The longer the maturity of the bonds you invest in, the more volatility you will experience as interest rates move. Consequently, you want to keep maturities at a level that will give you the greatest opportunity for return while controlling the risk of rising interest rates. If a bond portfolio has a duration of three years and rates rise one percent, then an investor could expect to see the price of their bond portfolio fall by three percent. At The Trust Company, we are maintaining a portfolio duration of just over three years in our bond portfolios (much lower than our historical duration target).

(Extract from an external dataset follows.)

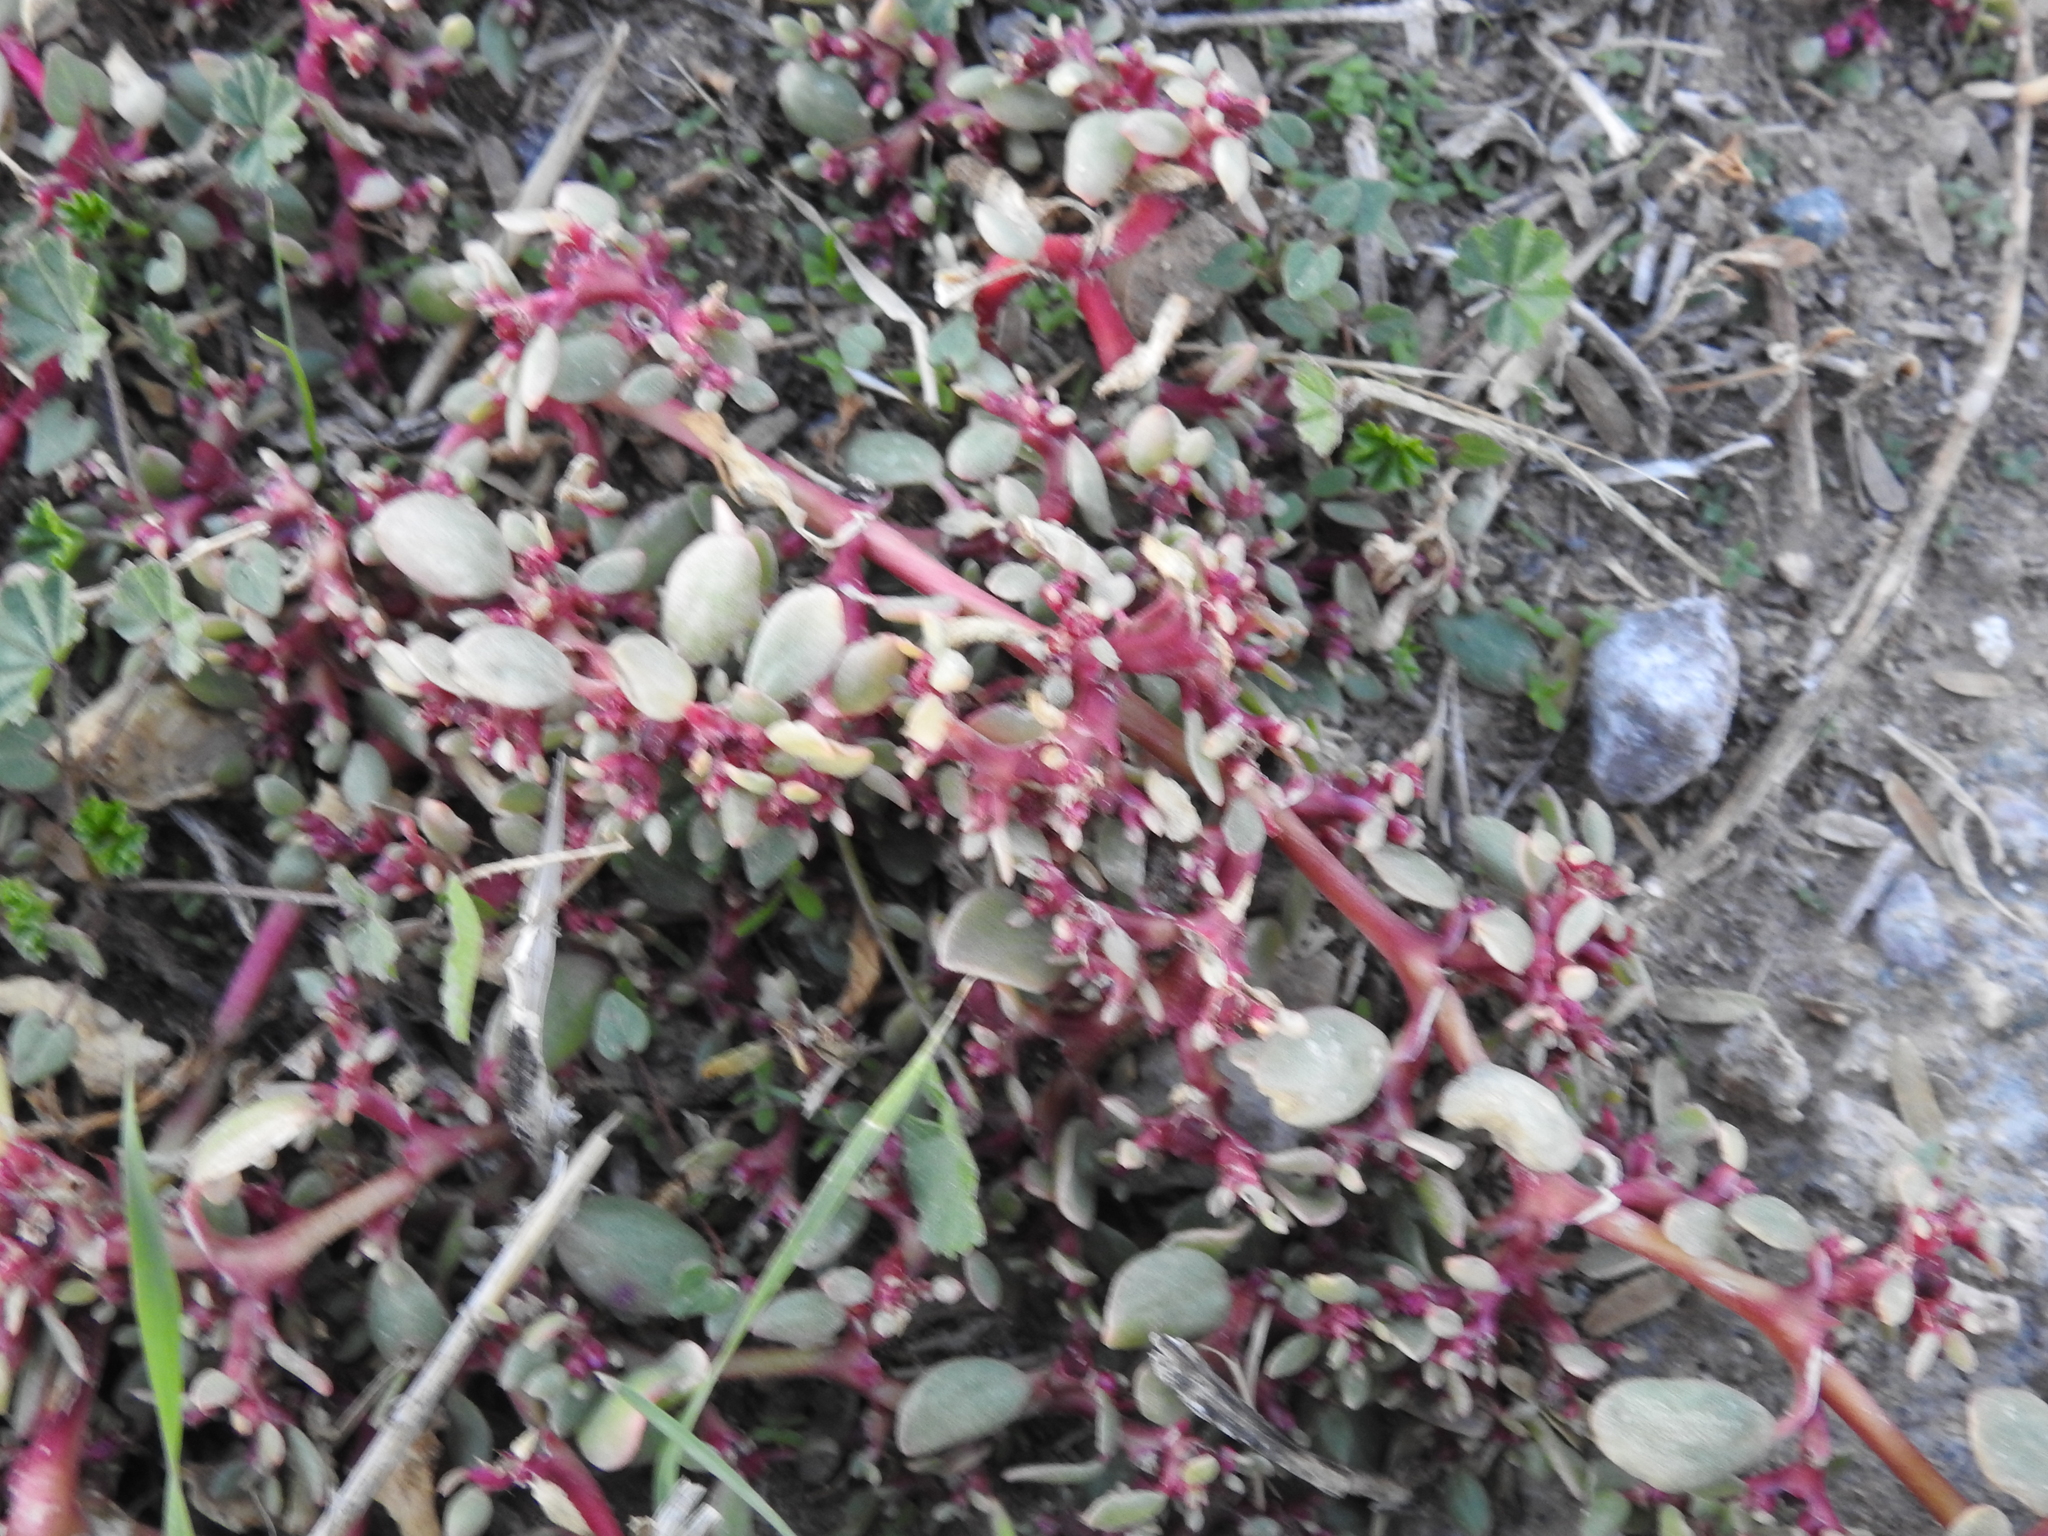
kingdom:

How The Trust Company Responds
We feel that The Trust Company utilizes some of the best bond managers in the world, and we structure them within portfolios in a way to maximize their synergies and help protect against interest rate risk. PIMCO, managed by Bill Gross, is the largest bond advisor in the world. Over the years, Gross has outperformed his peers through a unique perspective of the world financial markets. Metropolitan West is a complementary manager to PIMCO that concentrates on finding undervalued bonds that will appreciate in the future. Templeton Global Bond, our international bond manager, finds bonds in countries with strong currencies and stable growth. The combination of these managers provides diversification through the types of bonds they buy and their unique investing processes; therefore, we are confident that we have the resources in place to weather the coming storms as interest rates rise.
Changes at Vanguard
You will note that we use a number of Vanguard index funds. Vanguard decided to change the indexes they were tracking in order to reduce their licensing fees and to increase their holdings in some funds. Vanguard is owned by its fund owners so a reduction in expense directly impacts investment returns in a positive way. For the domestic funds, they will be utilizing indexes that are designed by the University of Chicago’s Center for Research in Security Prices (CRSP). International funds will refer to the Financial Times Stock Exchange (FTSE). We see this as a positive change for Vanguard and our clients.
For the period ending June 30, 2013, quarter-to-date returns for the S&P 500, NASDAQ, Russell 2000, MCSI EAFE, MSCI ACWI, and Barclays U.S. Aggregate Bond indexes were 2.91%, 4.52%, 3.08%, (0.98%), (0.23%) and (2.32%), respectively. In the future, you will see MSCI ACWI used as a comparative stock index in our reports. ACWI stands for “all cap world index” and is the closest representation of our stock portfolios which include US and international stocks.